Заметив скепсис на его лице, угадала: «Что, попытки уже были?» Михаил огорченно кивнул: «Увы…» И, неожиданно воодушевившись, предложил: «Рассказать?» – «Давай».
– Так вот, являюсь я в контору известного антрепренера, как мне сказали, эстета, тонкого ценителя искусства, делавшего «хорошие дела». Встретил он меня довольно приветливо, усадил в кресло и даже отвесил комплимент: «Не каждый день приезжают к нам из России Чеховы…»
Ольга видела, что Михаил уже немыслимым образом меняется, превращаясь в этого антрепренера, своего «человечка», что уже полностью «вошел в роль».
– …Я гляжу на него с любовью человека, добровольно отдающего себя во власть другого. А он возьми и спроси: «Танцуете?», при этом изображает этакий пируэт руками. – «Кто, я?!» – «Вы», – говорит. Я тупо соображаю: «Какие же в «Гамлете» танцы? Фехтование есть… пантомима…» Потом спрашиваю его с гаденькой улыбкой: «А зачем танцевать?» Антрепренер поясняет: «Мы начнем с кабаре. На инструментах играете?.. Поете?.. Ну хоть чуть-чуть, а?» – «Простите, – говорю я и чувствую, что зверею, – я, собственно… «Гамлет»… я приехал играть Гамлета…» – «Гамлет» – это неважно, – отмахивается от меня антрепренер, – нашей публике нужно другое. Условия таковы: годовой контракт со мной. Месячный оклад такой-то… Имею право продать вас по своему усмотрению кому угодно, включая кинематограф. Abgemacht?..» Представляешь, Оль?..
– Знакомо, – кивнула она. – Ты, вообще, представляешь себе реальную культурную жизнь Берлина? Думаю, что нет. Сегодня здесь десять драматических театров и около сотни мюзик-холлов, варьете, оперетт, кабаре и прочих заведений…
– Ну и ладно. Дороги домой мне все равно нет, – он вытащил из кармана вчетверо сложенную «Правду». – Вот послушай, что обо мне пишут: «Пророк деклассированных и реакционных слоев должен знать свое место!», «Позор подлому апологету мелкобуржуазной идеологии!». Ну и так далее…

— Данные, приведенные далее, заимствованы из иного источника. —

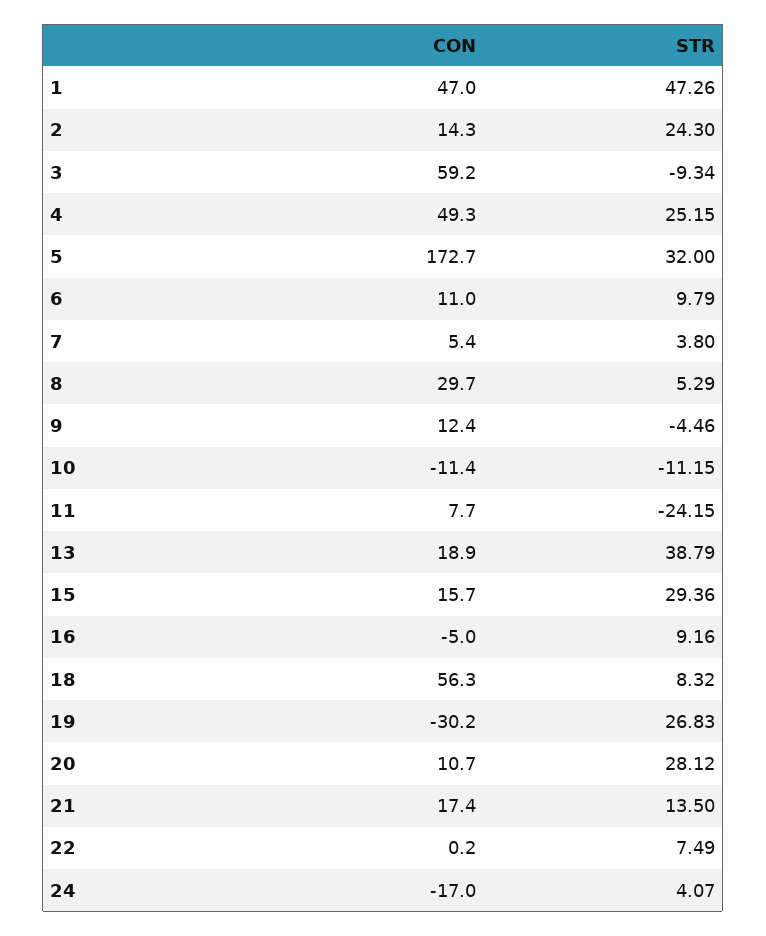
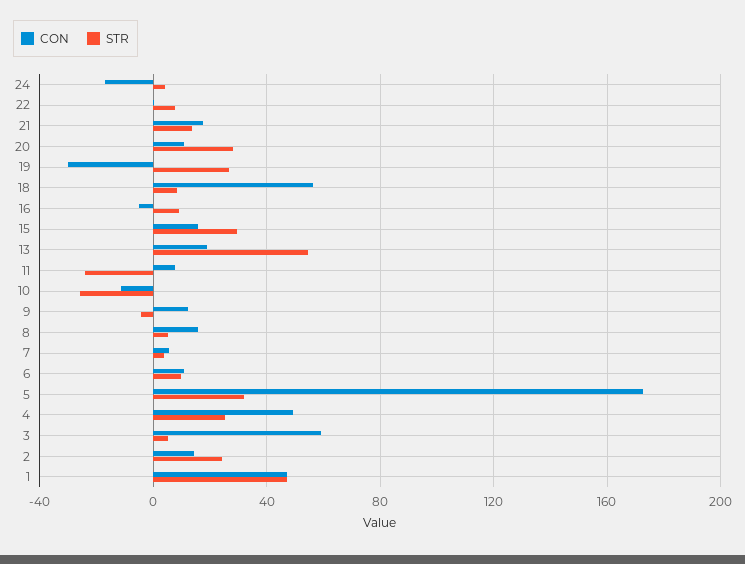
  {
    "CON": {
      "1": 47,
      "2": 14.3,
      "3": 59.2,
      "4": 49.3,
      "5": 172.7,
      "6": 11,
      "7": 5.4,
-     "8": 29.7,
+     "8": 15,
      "9": 12.4,
      "10": -11.4,
      "11": 7.7,
      "13": 18.9,
      "15": 15.7,
      "16": -5,
      "18": 56.3,
      "19": -30.2,
      "20": 10.7,
      "21": 17.4,
      "22": 0.2,
      "24": -17
    },
    "STR": {
      "1": 47.26,
      "2": 24.3,
-     "3": -9.34,
+     "3": 5,
      "4": 25.15,
      "5": 32,
      "6": 9.79,
      "7": 3.8,
      "8": 5.29,
      "9": -4.46,
-     "10": -11.15,
+     "10": -25,
      "11": -24.15,
-     "13": 38.79,
+     "13": 55,
      "15": 29.36,
      "16": 9.16,
      "18": 8.32,
      "19": 26.83,
      "20": 28.12,
      "21": 13.5,
      "22": 7.49,
      "24": 4.07
    }
  }

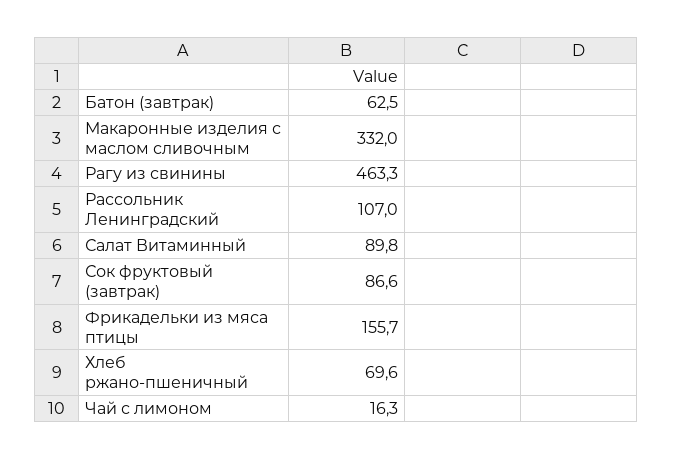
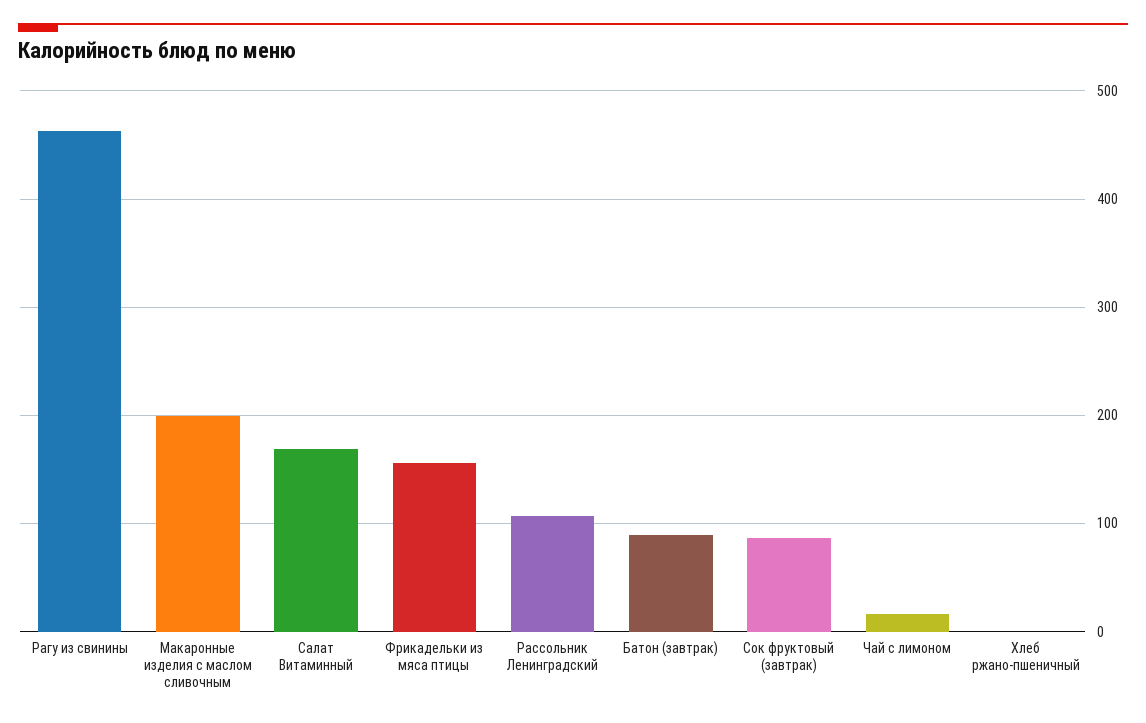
  {
-   "Батон (завтрак)": 62.5,
+   "Батон (завтрак)": 90,
-   "Макаронные изделия с маслом сливочным": 332,
+   "Макаронные изделия с маслом сливочным": 200,
    "Рагу из свинины": 463.3,
    "Рассольник Ленинградский": 107,
-   "Салат Витаминный": 89.8,
+   "Салат Витаминный": 170,
    "Сок фруктовый (завтрак)": 86.6,
    "Фрикадельки из мяса птицы": 155.7,
-   "Хлеб ржано-пшеничный": 69.6,
+   "Хлеб ржано-пшеничный": 0,
    "Чай с лимоном": 16.3
  }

Он отложил газету в сторону и закурил.
– Миша, не опускай руки, – усмехнувшись, сказала Ольга. – Я знаю, к кому тебе следует обратиться… Завтра я с тобой свяжусь. Позвоню или заеду. Вы с Ксенией нормально устроились?.. Вот и славно…
Она подозвала кельнера и расплатилась по счету. На прощанье легко коснулась губами щеки бывшего мужа.
– Я хочу увидеть нашу дочь, – сказал он.
Ольга пристально посмотрела на Михаила и, секунду помедлив, кивнула: «Хорошо, скоро увидишь».
Вечером того же дня она позвонила одному из видных продюсеров, который еще месяц назад предлагал ей главную роль в фильме «Шут своей любви» по пьесе французского драматурга Анри Батайя.
– Я нашла вам блестящего актера на роль главного героя, – едва ли не с порога объявила Ольга, изображая безумную радость по поводу предстоящей совместной работы. – Он – любимый ученик самого Станиславского… Кроме того, замечательный художник Андрей Андреев тоже согласился работать в нашей картине. Он мой друг, я его знала еще по Москве, он многое сделал в Художественном театре, сейчас живет в Германии. Лучше его нам не найти…
– Милая фрау Ольга, – лучезарно улыбнулся в ответ продюсер, – я очень рад, что этот, пока не состоявшийся фильм вы уже называете нашим. Это здорово. А что, если, – мгновение помедлив, высказал он свою сногсшибательную идею, – именно вы станете режиссером нашей картины?
– Я? – переспросила Ольга и поняла, что немного заигралась. – Простите, но я же никогда не занималась режиссурой…
– Ну и что? – расхохотался старый лис. – А разве я с пеленок был продюсером? Соглашайтесь!